Prediction of Campaign Results using Python.

June 14, 2020


An article by Sergey Matrosov


Among the challenges faced by online marketers, are the expected results from paid campaigns. An answer to these challenges is often a media plan that is based on experience, expertise and a quick superficial analysis of the business area. That’s good, but it is not sufficient, as it doesn’t provide the range of expectations in a specific sense.

The truth is that media plans usually give you just one option with regard to future results, based on average CTR and CR. The more advanced plans try to evaluate the worst and the best options, but this is still not enough. It’s more crucial to have results based on each value of the ranges of these metrics, namely the interval. Another consideration is that digital marketing, with particular emphasis on the word ‘digital’, relates primarily to data-driven activity. In addition, we have to represent our experience and knowledge in exact digits, which is why online marketers need to use more complicated Math and Python today. In this article, I will focus on aspects of Math, as the python code itself is very simple, but the calculations under the hood are not.

Imagine that you have a simple customer journey on your website: visit -> registration -> payment/order. You know (from your data or from the benchmark data from Google representative) the GDN campaign type for this product, for example, CPC is nearly $1.5 +- $1, but CTR is between 0.3% and 1.5%, therefore the average is 0.6%. We also know the range of CR to Registration and CR to Payment/Order from registered. Yes, we simplify this on purpose to help you focus on the key elements, giving you even more assistance.

So, we need to start with the answer to the question that defines our strategy and consider how much budget we have. Based on this, we could estimate the search volume (or impressions if we are talking about display) that we could potentially achieve.

For example, we have a budget for display campaigns. We established from our targeting settings that we could expect a volume of 1,000,000 impressions. Here I should mention that the more volume we have, the more accurate our predictions will be - it's an old story about data size. 1,000,000 is not a bad start.

Let’s summarize prior data to stay on the same page:

  • Impression volume – 1,000,000
  • Average CPC is $1.5. Intervals are from $1 to $3.
  • Average CTR is 0.6%. Intervals are from 0.3% to 1.5%.
  • Average CR to Registrations is 5%. Intervals are from 2% to 7%.
  • Average CR to Payments is 9%. Intervals are from 6% to 12%.

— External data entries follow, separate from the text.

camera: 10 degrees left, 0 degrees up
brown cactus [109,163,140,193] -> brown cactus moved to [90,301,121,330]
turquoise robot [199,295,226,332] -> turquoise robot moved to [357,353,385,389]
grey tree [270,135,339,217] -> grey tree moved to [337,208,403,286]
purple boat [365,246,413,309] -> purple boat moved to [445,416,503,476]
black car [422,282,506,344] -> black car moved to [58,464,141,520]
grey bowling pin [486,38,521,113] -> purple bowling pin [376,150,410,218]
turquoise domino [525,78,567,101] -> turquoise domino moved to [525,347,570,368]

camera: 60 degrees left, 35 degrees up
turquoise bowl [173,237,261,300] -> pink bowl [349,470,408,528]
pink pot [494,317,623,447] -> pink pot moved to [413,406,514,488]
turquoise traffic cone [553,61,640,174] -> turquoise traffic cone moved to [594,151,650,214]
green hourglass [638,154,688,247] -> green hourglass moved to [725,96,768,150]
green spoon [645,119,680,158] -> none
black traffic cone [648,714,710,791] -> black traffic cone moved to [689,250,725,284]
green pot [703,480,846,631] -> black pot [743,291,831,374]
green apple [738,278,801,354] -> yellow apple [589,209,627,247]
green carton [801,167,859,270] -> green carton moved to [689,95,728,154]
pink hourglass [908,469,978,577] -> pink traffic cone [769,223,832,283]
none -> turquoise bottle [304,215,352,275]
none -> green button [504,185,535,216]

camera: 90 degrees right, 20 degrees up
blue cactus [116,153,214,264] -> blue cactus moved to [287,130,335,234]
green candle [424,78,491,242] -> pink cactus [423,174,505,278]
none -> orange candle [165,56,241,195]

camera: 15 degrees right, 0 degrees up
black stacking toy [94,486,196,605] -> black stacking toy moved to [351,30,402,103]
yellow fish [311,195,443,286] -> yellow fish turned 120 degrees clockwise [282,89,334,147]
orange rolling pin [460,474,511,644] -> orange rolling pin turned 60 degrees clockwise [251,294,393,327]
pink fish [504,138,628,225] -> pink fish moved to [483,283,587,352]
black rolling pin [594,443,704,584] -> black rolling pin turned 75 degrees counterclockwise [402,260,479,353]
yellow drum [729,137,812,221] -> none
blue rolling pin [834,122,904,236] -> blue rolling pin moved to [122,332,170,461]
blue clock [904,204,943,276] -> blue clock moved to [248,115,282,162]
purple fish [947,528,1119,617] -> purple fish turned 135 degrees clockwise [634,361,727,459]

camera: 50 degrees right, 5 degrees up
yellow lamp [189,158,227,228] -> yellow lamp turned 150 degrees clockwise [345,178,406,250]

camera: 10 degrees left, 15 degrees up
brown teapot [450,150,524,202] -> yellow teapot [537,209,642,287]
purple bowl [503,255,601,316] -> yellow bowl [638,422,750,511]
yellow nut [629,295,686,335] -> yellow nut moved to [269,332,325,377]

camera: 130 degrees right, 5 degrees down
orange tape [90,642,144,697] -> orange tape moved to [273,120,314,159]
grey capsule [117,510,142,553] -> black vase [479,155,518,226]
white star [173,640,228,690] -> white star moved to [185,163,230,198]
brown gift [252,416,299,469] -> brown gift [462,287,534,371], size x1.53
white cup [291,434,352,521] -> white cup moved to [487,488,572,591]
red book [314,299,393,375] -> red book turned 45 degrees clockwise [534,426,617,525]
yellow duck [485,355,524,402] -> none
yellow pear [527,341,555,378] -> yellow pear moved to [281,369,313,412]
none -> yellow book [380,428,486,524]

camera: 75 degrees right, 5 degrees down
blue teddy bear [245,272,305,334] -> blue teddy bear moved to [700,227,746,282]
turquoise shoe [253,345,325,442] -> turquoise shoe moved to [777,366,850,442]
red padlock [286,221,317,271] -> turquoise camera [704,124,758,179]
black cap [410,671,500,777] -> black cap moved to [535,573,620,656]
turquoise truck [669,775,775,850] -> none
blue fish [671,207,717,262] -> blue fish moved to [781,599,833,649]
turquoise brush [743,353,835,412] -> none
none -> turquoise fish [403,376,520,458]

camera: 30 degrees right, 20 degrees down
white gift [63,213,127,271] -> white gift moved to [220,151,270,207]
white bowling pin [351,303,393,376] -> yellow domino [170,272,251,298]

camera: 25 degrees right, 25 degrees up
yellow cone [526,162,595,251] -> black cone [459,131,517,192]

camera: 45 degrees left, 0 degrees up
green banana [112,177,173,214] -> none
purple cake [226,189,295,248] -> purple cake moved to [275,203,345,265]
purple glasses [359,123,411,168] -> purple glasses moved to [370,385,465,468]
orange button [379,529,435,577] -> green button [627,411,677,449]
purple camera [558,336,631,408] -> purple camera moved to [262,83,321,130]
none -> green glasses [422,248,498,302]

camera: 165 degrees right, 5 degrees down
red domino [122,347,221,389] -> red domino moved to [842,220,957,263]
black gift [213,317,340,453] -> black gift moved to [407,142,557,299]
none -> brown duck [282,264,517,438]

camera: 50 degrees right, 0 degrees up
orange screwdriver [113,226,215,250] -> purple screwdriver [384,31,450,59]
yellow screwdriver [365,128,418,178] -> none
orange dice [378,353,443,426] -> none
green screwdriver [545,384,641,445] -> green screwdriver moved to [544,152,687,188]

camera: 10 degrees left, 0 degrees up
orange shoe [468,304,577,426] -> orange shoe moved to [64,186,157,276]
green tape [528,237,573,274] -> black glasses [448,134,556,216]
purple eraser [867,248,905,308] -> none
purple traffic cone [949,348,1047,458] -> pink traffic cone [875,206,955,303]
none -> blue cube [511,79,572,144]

So, let's get into code (here is full version):

CTR_distribution

Let’s take a closer look at what we coded. First of all, we used pretty well-known libraries like SciPy and Numpy to make distributions of metrics such as CTR, CPC, CR to Reg, CR to Payment. What is the distribution? This is a listing showing all the possible values of the data and how often they occur. They may be in different forms; in our case we use uniform, beta and normal distributions. Distributions are extremely helpful in the way in which they describe the given data. For example, exponential (continuous analog of the geometric) distribution can show how the (probability of) attractiveness of an ad decreases day by day following the launch of your new creative:

Ads_attractivenes

In our code, beta distribution helps us acquire an array of data relating to CTR, where most of it is close to 5%, with low limits of around 3% and higher limits of around 7%. This is based on prior data.

CTR_distribution

In cases, where no such data exist, we could say that our CTR is likely to be within a range of 0 to 0.20% and uniform distribution assists us:

CTR_distribution

In other words, distributions are models that have been developed by Math and statistics to describe real-world processes/situations. There is a strong possibility that the set of processes related to your work could be described by these. If you are aware of distributions, you are already able to simulate concepts such as ongoing campaigns and results. Simulation itself is based on a set of trials, which provide us with the distribution of visitors/registered/paid users.

The images below show that the calculation of each metric is almost the same with the exception of two elements:

  • CPC, as we used normal distribution in this case to display that CPC is in the range of between 5 and 10.
  • Paid users. Remember, we count CR to Payment based on registered users: only 5% of them on average buy your product.

CPC_distribution Visitors_distribution

With such CTR and based on 100 trials, we usually get around ~7000 visitors monthly, with an average total cost of ~ $9610. You could change the variable ‘trials’ at the start of the book to 1000, to get more accurate data, but remember, it’ll take more time to evaluate the new trial.

Following visitors’ calculation, nothing different is required to calculate registrations and purchases: it really is the same process.

CR_to_reg_distribution RegUsers_distribution CR_to_pay_distribution Number_of_p_users

And here are our results. It is important to note that this pseudo prediction is based only on one small marketing activity that targets our users - it doesn’t take account of any other additional efforts: such as display ads, remarketing, etc. or specific of the source itself. Here the real journey to predictions starts with calculating the influence of other channels, internal and external factors, etc. on this marketing activity and custom attribution model to understand the various areas of growth, etc. Good luck!